The same logic lay frequently at the heart of imperial self-justification
Imperial powers have always had their reasons, their moral defences of their own authority. With unparalleled euphemism, Virgil described the Roman mandate: to spare the conquered and tame the proud. Thus, the Roman mastery of the Mediterranean world amounted to the imposition of justice — at least in contrast to even more predatory alternatives.

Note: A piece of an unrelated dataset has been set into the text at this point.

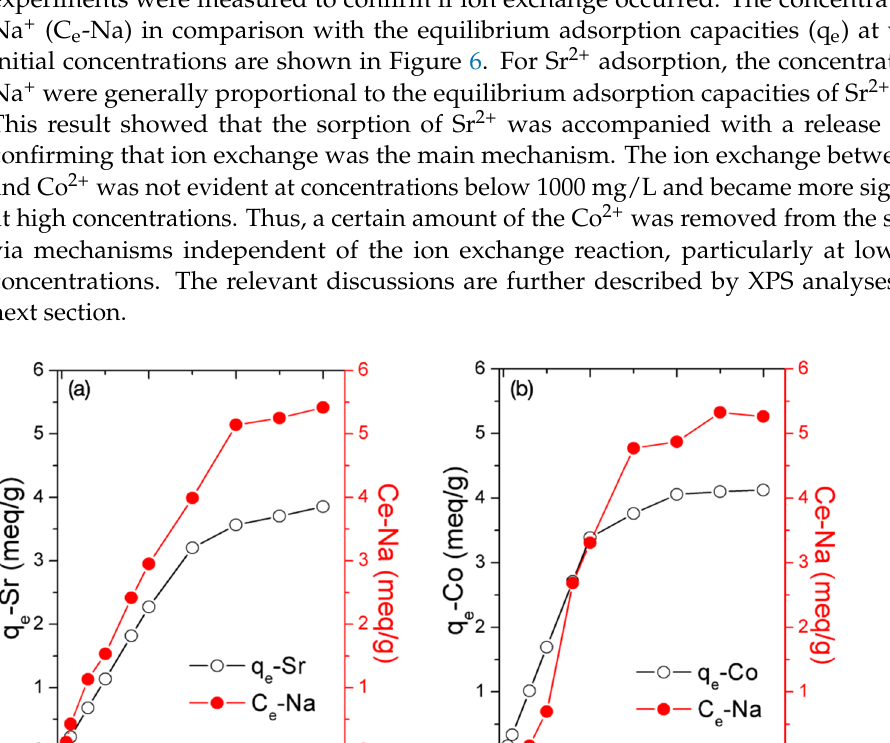
9 of 14 Table 3. Kinetic adsorption parameters of BK3 by PFO and PSO models. Concentration Sr 2+ Co 2+ k q e R 2 k q e R 2 Pseudo-First-Order Model (PFO) 1000 mg/L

More or less the same logic lay frequently at the heart of imperial self-justification — the modern British and French empires both relied upon it. What makes Americans queasy is that we’re not comfortable with unambiguous statements on this issue. As it happens, I am teaching Thucydides’ history of the Peloponnesian War this semester. On reflection I don’t believe it would be preferable if we adopted the language of the Athenians, saying in effect: it has always been the law that the weaker should be subject to the stronger. Consistent hypocrisy produces intellectual tensions that are not easily resolved, however.
So too on the domestic front, where those same imperial interests are diverging from those of the larger citizenry. This is not to misrepresent the past as some sort of idyll of democratic decision-making when it came to foreign policymaking — even when U.S. foreign policymaking arguably served the interests of the American people in broad terms, it was rarely if ever a product of their deliberation and will. The trouble now is not simply that our foreign policy is “imperialistic” or “undemocratic” per se (what else is new?). The trouble is, in the absence of a genuine and sustained threat, the emergence of a widening fissure between the interests, beliefs and preferences of the elite governing class and the people as a whole.
This gap produces no small degree of discomfort and cognitive dissonance among those same elites, who are notionally committed to democratic ideals both at home (witness their fulminations against the authoritarian threat supposedly posed by Mr. Trump) and abroad (the repeated invocations of Ukraine’s status as a beleaguered democracy). That their preferred policies largely represent their own relatively exclusive preoccupations without clearly redounding to the benefit of Americans as a whole is a political, rhetorical and psychological problem all rolled into one.
Again, none of this is novel. The United States’ various adventures and misadventures during the 1990s (in the Balkans, in Haiti, etc.) also did not obviously bear much relevance to the concerns of the average American — a fact that was emphasised by contemporary critics of those policies on both right and left. It blunted the force of such critiques that the 1990s were a time of rising affluence and general material improvement in American life, however. Today, after decades of stagnating wages, rising crime, post-lockdown inflation and horrific rates of addiction and suicide — not to mention unambiguous failures in Iraq and Afghanistan — the criticisms have more heft and the rhetoric supporting our interventions rings increasingly hollow.
It is not impossible to argue for U.S. interests in supporting Ukraine against Russia. There is no such argument that will not have to wrestle with two dilemmas, however: the imperial nature of our present global arrangement, and its distance from the real concerns of most Americans. Hence the hysterical tenor that our foreign policy debates have taken on — and the unlikelihood that it will lift even when the Russo-Ukrainian War finally ends.